▸ **DATA LINES**:
########

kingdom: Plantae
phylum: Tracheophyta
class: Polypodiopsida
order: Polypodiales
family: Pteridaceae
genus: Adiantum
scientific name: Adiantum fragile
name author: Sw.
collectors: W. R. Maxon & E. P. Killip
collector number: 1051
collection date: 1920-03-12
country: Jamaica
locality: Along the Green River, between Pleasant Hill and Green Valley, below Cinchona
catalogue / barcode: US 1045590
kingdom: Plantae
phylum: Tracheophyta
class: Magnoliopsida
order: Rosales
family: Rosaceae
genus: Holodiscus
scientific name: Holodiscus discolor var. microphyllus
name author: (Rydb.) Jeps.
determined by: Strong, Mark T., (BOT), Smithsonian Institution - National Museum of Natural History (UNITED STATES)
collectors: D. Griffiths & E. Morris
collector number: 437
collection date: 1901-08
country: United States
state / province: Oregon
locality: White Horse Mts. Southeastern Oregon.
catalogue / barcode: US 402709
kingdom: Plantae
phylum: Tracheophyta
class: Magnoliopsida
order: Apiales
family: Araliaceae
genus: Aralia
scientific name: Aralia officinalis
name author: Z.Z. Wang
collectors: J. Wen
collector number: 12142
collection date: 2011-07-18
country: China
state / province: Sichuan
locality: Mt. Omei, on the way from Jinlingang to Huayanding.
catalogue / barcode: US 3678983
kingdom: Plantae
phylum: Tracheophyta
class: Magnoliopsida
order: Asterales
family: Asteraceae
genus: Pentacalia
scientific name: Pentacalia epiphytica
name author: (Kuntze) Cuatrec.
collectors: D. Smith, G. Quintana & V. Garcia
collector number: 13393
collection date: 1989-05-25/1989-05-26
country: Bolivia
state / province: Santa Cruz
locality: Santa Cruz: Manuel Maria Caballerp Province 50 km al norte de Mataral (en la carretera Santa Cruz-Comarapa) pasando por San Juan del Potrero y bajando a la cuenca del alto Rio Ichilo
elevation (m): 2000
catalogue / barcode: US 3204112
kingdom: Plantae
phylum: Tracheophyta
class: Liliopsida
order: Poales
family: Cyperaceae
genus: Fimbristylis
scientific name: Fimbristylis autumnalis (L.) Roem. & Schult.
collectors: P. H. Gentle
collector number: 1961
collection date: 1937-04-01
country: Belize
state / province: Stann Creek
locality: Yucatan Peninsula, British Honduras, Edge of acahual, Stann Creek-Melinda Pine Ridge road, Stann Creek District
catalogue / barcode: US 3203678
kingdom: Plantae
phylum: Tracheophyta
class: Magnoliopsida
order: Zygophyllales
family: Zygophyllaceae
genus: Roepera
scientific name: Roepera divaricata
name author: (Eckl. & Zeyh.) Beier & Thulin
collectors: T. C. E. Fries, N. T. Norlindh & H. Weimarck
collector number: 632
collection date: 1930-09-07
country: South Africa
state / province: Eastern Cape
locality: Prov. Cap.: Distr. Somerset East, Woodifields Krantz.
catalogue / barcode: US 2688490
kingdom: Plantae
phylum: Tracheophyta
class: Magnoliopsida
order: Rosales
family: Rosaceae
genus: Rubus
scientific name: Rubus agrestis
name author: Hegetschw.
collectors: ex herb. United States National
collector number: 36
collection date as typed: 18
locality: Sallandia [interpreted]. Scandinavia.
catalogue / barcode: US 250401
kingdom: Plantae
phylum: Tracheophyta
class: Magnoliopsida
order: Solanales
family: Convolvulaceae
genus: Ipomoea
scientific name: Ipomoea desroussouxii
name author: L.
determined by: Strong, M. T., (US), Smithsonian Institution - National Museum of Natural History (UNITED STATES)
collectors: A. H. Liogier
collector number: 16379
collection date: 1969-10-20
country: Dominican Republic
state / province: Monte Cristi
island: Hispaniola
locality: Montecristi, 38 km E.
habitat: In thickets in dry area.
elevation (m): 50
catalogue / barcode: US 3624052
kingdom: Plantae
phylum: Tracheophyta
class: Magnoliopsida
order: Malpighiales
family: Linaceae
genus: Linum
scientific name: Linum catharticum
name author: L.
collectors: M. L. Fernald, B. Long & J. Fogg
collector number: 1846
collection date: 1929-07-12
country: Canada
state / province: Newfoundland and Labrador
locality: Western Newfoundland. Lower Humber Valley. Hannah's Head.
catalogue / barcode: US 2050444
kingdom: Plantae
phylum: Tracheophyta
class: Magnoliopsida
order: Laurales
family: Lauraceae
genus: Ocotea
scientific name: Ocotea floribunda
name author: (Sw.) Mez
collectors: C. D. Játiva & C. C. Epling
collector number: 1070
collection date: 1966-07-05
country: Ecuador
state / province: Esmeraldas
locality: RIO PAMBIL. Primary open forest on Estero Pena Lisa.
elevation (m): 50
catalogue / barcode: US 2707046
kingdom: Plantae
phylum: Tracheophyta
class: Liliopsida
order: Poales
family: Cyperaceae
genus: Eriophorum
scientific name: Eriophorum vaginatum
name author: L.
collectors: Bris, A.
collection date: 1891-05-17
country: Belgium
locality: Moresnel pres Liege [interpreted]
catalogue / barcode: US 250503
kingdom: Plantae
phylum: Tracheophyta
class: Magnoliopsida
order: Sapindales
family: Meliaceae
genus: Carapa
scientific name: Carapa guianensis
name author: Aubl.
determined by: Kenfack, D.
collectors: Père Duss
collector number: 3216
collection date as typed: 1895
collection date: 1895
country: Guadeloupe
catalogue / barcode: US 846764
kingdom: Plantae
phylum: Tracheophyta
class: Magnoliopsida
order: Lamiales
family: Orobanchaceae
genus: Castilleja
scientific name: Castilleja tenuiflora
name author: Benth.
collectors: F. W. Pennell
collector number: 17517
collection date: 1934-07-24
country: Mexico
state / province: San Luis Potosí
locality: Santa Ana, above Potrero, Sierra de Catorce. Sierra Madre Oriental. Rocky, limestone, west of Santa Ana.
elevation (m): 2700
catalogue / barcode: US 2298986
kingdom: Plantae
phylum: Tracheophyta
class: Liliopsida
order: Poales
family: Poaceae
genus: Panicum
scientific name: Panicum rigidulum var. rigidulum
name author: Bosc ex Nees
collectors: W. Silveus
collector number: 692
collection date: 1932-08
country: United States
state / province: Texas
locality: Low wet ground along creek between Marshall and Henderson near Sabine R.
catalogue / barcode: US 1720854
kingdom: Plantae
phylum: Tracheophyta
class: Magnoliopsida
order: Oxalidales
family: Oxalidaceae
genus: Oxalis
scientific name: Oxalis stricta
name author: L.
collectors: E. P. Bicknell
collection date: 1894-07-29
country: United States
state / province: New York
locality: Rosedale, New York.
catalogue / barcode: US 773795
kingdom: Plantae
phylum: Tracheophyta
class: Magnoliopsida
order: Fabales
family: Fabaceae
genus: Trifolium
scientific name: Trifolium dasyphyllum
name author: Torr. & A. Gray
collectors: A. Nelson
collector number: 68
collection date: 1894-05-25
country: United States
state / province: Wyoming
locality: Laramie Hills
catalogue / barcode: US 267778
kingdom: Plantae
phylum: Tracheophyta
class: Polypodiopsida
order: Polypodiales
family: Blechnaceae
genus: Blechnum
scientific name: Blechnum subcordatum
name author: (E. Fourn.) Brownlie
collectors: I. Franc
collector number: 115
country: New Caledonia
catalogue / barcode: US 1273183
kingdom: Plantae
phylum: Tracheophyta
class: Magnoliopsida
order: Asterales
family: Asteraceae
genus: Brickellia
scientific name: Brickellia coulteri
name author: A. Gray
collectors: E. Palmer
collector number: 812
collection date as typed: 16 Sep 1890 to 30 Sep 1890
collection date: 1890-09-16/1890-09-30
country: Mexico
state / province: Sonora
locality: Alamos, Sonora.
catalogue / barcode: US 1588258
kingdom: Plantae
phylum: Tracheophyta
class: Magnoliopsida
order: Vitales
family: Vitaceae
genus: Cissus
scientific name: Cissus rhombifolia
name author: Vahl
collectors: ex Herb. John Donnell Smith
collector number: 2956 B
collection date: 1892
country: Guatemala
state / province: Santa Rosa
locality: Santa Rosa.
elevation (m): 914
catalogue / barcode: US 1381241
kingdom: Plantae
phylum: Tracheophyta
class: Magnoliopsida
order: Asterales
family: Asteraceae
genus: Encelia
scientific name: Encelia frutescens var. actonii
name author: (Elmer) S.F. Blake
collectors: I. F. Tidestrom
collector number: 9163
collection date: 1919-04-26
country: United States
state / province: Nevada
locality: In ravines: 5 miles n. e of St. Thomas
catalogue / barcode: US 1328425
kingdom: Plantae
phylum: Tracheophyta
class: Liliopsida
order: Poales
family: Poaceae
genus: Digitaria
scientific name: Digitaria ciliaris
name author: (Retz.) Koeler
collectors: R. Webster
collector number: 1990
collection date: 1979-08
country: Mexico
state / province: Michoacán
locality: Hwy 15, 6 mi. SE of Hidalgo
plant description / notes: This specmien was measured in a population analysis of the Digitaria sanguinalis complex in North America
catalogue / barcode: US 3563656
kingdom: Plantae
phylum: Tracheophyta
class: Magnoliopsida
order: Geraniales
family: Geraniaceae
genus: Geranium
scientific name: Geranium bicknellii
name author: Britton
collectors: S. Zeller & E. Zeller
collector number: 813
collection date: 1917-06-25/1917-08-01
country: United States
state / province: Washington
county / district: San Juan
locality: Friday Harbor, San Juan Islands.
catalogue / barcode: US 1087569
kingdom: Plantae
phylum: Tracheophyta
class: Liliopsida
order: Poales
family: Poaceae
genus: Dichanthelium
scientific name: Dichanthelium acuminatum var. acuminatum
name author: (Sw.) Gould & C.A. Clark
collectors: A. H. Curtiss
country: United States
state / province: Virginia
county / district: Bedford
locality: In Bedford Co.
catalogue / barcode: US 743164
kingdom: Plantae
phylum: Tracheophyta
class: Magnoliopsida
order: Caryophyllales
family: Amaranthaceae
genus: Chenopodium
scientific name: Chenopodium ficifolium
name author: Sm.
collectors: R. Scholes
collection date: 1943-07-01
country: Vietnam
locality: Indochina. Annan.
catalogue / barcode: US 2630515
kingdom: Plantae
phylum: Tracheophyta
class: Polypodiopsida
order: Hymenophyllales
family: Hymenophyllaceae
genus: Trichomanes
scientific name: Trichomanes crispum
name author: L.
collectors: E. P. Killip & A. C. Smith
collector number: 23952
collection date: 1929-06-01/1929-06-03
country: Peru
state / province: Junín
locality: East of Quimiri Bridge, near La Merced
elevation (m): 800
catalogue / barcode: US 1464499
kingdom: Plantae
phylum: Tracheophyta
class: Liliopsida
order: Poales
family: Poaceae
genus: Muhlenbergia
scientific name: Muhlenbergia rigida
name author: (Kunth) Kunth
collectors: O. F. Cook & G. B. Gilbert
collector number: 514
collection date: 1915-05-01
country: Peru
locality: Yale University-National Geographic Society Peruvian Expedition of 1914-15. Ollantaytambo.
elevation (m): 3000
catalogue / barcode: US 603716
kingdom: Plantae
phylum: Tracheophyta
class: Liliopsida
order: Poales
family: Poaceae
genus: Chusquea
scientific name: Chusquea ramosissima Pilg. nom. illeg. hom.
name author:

########

▸ **PROBLEM DETAILS**: Reproduce word for word the part of the listing that opens with its first line and closes with the line containing "country: Jamaica", including both of those lines.

▸ **RESPONSE TO THE TASK**:
kingdom: Plantae
phylum: Tracheophyta
class: Polypodiopsida
order: Polypodiales
family: Pteridaceae
genus: Adiantum
scientific name: Adiantum fragile
name author: Sw.
collectors: W. R. Maxon & E. P. Killip
collector number: 1051
collection date: 1920-03-12
country: Jamaica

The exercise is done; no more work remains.